## Exercise details
Word for word, set down the records and skip each picture.
** Supplied records follows **
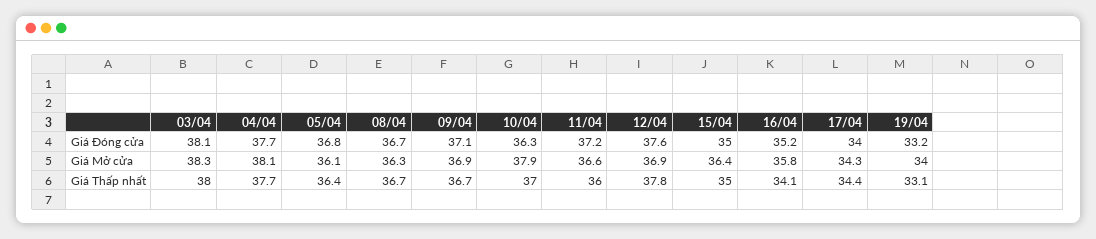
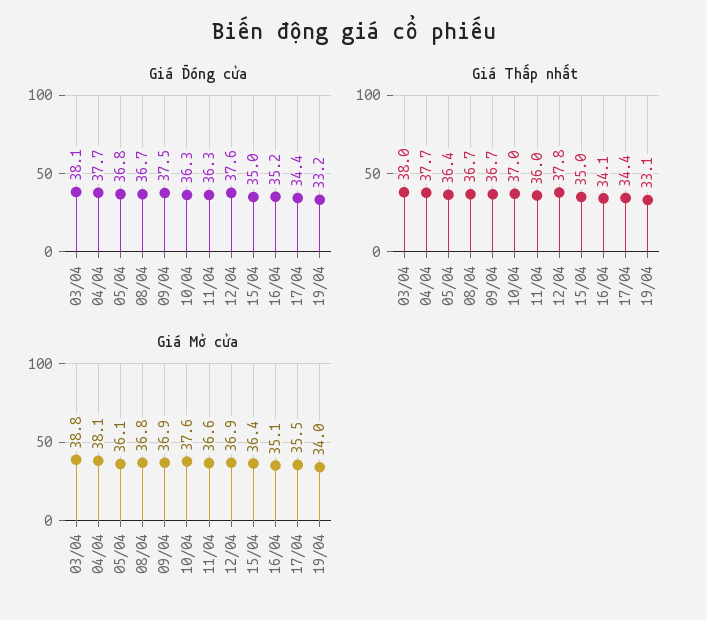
  {
    "Giá Đóng cửa": {
      "03/04": 38.1,
      "04/04": 37.7,
      "05/04": 36.8,
      "08/04": 36.7,
-     "09/04": 37.1,
+     "09/04": 37.5,
      "10/04": 36.3,
-     "11/04": 37.2,
+     "11/04": 36.3,
      "12/04": 37.6,
      "15/04": 35,
      "16/04": 35.2,
-     "17/04": 34,
+     "17/04": 34.4,
      "19/04": 33.2
    },
    "Giá Mở cửa": {
-     "03/04": 38.3,
+     "03/04": 38.8,
      "04/04": 38.1,
      "05/04": 36.1,
-     "08/04": 36.3,
+     "08/04": 36.8,
      "09/04": 36.9,
-     "10/04": 37.9,
+     "10/04": 37.6,
      "11/04": 36.6,
      "12/04": 36.9,
      "15/04": 36.4,
-     "16/04": 35.8,
+     "16/04": 35.1,
-     "17/04": 34.3,
+     "17/04": 35.5,
      "19/04": 34
    },
    "Giá Thấp nhất": {
      "03/04": 38,
      "04/04": 37.7,
      "05/04": 36.4,
      "08/04": 36.7,
      "09/04": 36.7,
      "10/04": 37,
      "11/04": 36,
      "12/04": 37.8,
      "15/04": 35,
      "16/04": 34.1,
      "17/04": 34.4,
      "19/04": 33.1
    }
  }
** End of Supplied records **
## Answer area
  {
    "Giá Đóng cửa": {
      "03/04": 38.1,
      "04/04": 37.7,
      "05/04": 36.8,
      "08/04": 36.7,
-     "09/04": 37.1,
+     "09/04": 37.5,
      "10/04": 36.3,
-     "11/04": 37.2,
+     "11/04": 36.3,
      "12/04": 37.6,
      "15/04": 35,
      "16/04": 35.2,
-     "17/04": 34,
+     "17/04": 34.4,
      "19/04": 33.2
    },
    "Giá Mở cửa": {
-     "03/04": 38.3,
+     "03/04": 38.8,
      "04/04": 38.1,
      "05/04": 36.1,
-     "08/04": 36.3,
+     "08/04": 36.8,
      "09/04": 36.9,
-     "10/04": 37.9,
+     "10/04": 37.6,
      "11/04": 36.6,
      "12/04": 36.9,
      "15/04": 36.4,
-     "16/04": 35.8,
+     "16/04": 35.1,
-     "17/04": 34.3,
+     "17/04": 35.5,
      "19/04": 34
    },
    "Giá Thấp nhất": {
      "03/04": 38,
      "04/04": 37.7,
      "05/04": 36.4,
      "08/04": 36.7,
      "09/04": 36.7,
      "10/04": 37,
      "11/04": 36,
      "12/04": 37.8,
      "15/04": 35,
      "16/04": 34.1,
      "17/04": 34.4,
      "19/04": 33.1
    }
  }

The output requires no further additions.